*WORK REQUEST:* Search the records below for "жизни"; copy each line that has it.

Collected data
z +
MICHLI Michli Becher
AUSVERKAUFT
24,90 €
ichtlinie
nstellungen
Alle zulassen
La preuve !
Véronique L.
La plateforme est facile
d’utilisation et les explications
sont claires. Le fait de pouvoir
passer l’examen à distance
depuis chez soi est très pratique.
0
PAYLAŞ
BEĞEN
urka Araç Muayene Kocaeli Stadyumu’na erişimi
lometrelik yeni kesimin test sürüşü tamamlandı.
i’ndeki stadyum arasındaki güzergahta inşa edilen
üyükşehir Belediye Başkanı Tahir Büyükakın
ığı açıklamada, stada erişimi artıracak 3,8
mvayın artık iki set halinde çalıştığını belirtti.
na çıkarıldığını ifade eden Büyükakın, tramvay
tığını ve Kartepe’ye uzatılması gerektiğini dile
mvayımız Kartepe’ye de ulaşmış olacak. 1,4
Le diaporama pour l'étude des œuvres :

---

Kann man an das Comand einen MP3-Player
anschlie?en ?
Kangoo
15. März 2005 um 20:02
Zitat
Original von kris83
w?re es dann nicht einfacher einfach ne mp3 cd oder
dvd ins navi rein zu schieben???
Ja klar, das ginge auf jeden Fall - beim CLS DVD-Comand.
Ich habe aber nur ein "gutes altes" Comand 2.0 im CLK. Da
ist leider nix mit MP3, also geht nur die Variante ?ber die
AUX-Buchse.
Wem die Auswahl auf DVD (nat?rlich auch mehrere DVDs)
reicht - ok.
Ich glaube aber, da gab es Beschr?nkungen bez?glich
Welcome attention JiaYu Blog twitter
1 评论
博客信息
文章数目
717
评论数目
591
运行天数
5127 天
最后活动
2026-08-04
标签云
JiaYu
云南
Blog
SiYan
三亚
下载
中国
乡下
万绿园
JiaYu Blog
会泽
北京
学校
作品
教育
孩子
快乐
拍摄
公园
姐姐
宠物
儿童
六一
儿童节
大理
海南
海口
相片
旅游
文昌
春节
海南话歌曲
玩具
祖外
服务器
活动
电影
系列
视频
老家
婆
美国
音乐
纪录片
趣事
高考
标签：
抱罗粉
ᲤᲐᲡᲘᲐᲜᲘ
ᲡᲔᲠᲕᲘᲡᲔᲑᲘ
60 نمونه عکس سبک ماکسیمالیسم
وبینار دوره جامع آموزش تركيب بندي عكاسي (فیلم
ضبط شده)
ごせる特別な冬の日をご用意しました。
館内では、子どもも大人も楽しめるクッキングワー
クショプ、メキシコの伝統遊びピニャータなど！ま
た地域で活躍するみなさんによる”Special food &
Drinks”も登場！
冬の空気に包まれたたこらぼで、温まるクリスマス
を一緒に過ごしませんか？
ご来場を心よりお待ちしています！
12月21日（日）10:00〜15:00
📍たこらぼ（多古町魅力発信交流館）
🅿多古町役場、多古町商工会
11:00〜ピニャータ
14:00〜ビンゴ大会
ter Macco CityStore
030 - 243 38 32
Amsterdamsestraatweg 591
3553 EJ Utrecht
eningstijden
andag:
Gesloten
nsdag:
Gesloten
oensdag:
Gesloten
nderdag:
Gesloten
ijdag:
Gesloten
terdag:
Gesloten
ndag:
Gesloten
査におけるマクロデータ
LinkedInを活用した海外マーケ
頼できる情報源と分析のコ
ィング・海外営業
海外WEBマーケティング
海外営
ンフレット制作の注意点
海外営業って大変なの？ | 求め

==

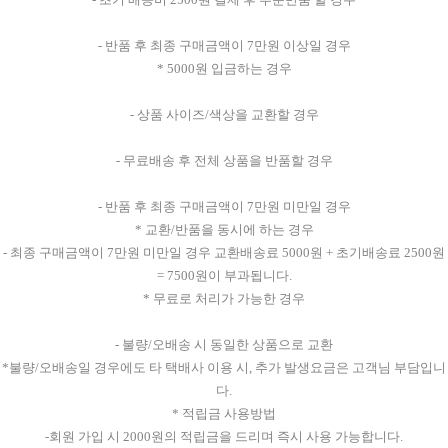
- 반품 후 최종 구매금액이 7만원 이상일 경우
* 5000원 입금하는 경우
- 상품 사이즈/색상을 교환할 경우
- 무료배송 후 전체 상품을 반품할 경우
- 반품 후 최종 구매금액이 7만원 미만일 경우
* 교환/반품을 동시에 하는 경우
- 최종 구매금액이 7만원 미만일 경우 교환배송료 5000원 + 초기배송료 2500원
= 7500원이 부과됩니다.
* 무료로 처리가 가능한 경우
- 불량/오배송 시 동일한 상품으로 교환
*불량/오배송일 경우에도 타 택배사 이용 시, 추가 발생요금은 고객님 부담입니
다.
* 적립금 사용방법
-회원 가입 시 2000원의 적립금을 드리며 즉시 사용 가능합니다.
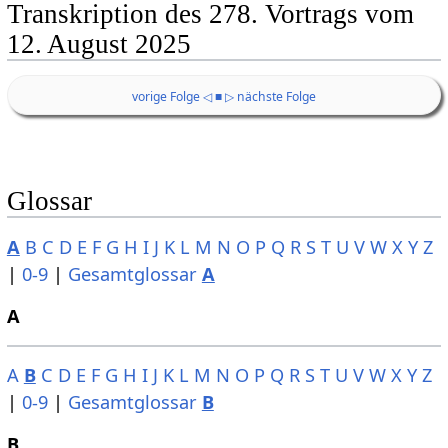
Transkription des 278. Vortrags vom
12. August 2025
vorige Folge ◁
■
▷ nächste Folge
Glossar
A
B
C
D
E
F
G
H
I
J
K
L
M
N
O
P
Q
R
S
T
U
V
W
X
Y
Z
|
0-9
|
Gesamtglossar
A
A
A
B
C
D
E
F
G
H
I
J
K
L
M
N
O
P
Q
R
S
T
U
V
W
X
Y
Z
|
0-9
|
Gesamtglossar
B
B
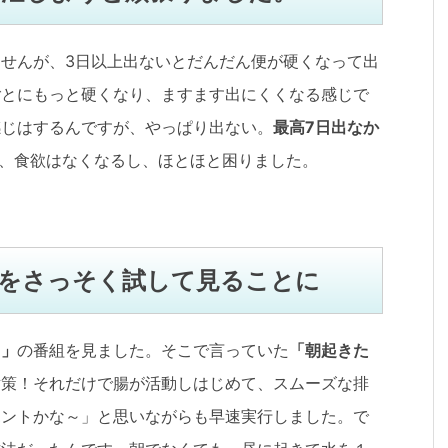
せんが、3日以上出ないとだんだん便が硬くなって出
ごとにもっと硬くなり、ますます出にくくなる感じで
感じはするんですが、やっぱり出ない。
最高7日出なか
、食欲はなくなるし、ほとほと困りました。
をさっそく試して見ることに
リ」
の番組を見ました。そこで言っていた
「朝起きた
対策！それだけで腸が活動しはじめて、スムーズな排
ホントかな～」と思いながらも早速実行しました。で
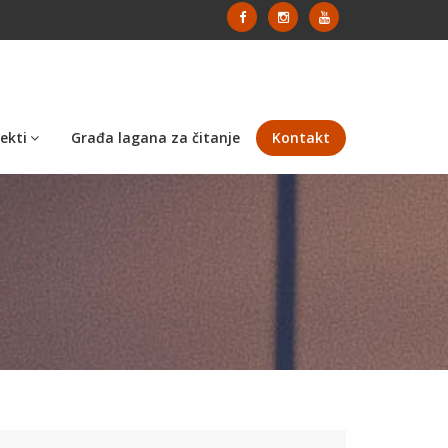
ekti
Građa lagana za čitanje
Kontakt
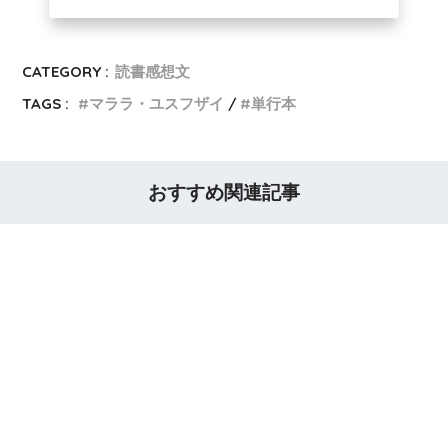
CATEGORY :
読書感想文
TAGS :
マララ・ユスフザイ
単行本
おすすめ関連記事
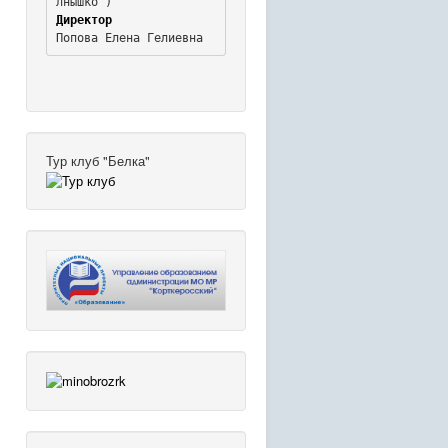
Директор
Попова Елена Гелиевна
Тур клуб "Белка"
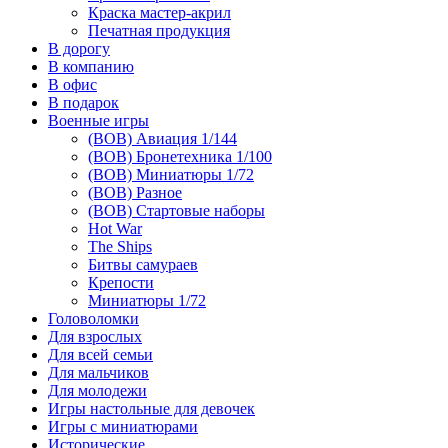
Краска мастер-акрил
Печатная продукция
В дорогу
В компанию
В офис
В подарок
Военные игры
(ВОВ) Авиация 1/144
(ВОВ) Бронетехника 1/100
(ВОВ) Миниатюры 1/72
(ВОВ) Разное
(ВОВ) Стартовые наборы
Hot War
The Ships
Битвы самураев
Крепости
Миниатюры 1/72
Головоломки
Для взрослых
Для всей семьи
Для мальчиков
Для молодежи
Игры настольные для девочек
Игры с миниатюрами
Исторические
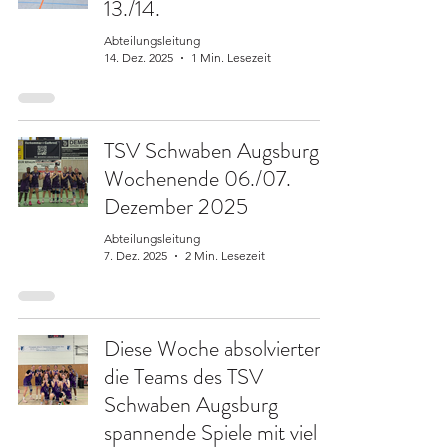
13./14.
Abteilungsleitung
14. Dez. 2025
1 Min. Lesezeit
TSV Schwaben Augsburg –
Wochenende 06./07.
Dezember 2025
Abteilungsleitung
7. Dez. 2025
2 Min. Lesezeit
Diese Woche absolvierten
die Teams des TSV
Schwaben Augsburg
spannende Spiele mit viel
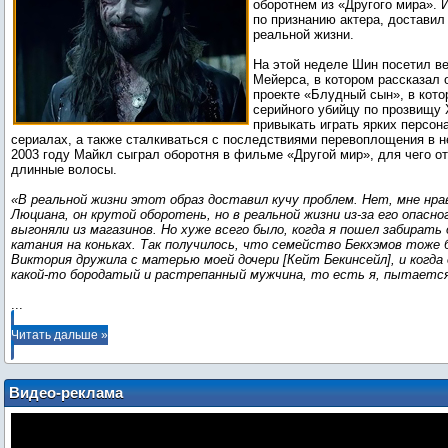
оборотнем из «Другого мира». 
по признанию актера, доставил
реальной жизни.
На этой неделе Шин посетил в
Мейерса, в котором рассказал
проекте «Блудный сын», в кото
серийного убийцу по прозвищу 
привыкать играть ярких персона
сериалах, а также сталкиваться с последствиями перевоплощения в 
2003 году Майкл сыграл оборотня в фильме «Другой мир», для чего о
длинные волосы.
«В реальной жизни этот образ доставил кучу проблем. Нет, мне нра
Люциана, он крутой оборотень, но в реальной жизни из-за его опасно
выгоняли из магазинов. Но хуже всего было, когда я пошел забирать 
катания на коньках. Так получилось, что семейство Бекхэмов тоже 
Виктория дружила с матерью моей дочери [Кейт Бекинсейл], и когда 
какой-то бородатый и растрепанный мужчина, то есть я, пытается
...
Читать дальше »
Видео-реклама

*EXERCISE ANSWER:*
реальной жизни.
«В реальной жизни этот образ доставил кучу проблем. Нет, мне нра
Люциана, он крутой оборотень, но в реальной жизни из-за его опасно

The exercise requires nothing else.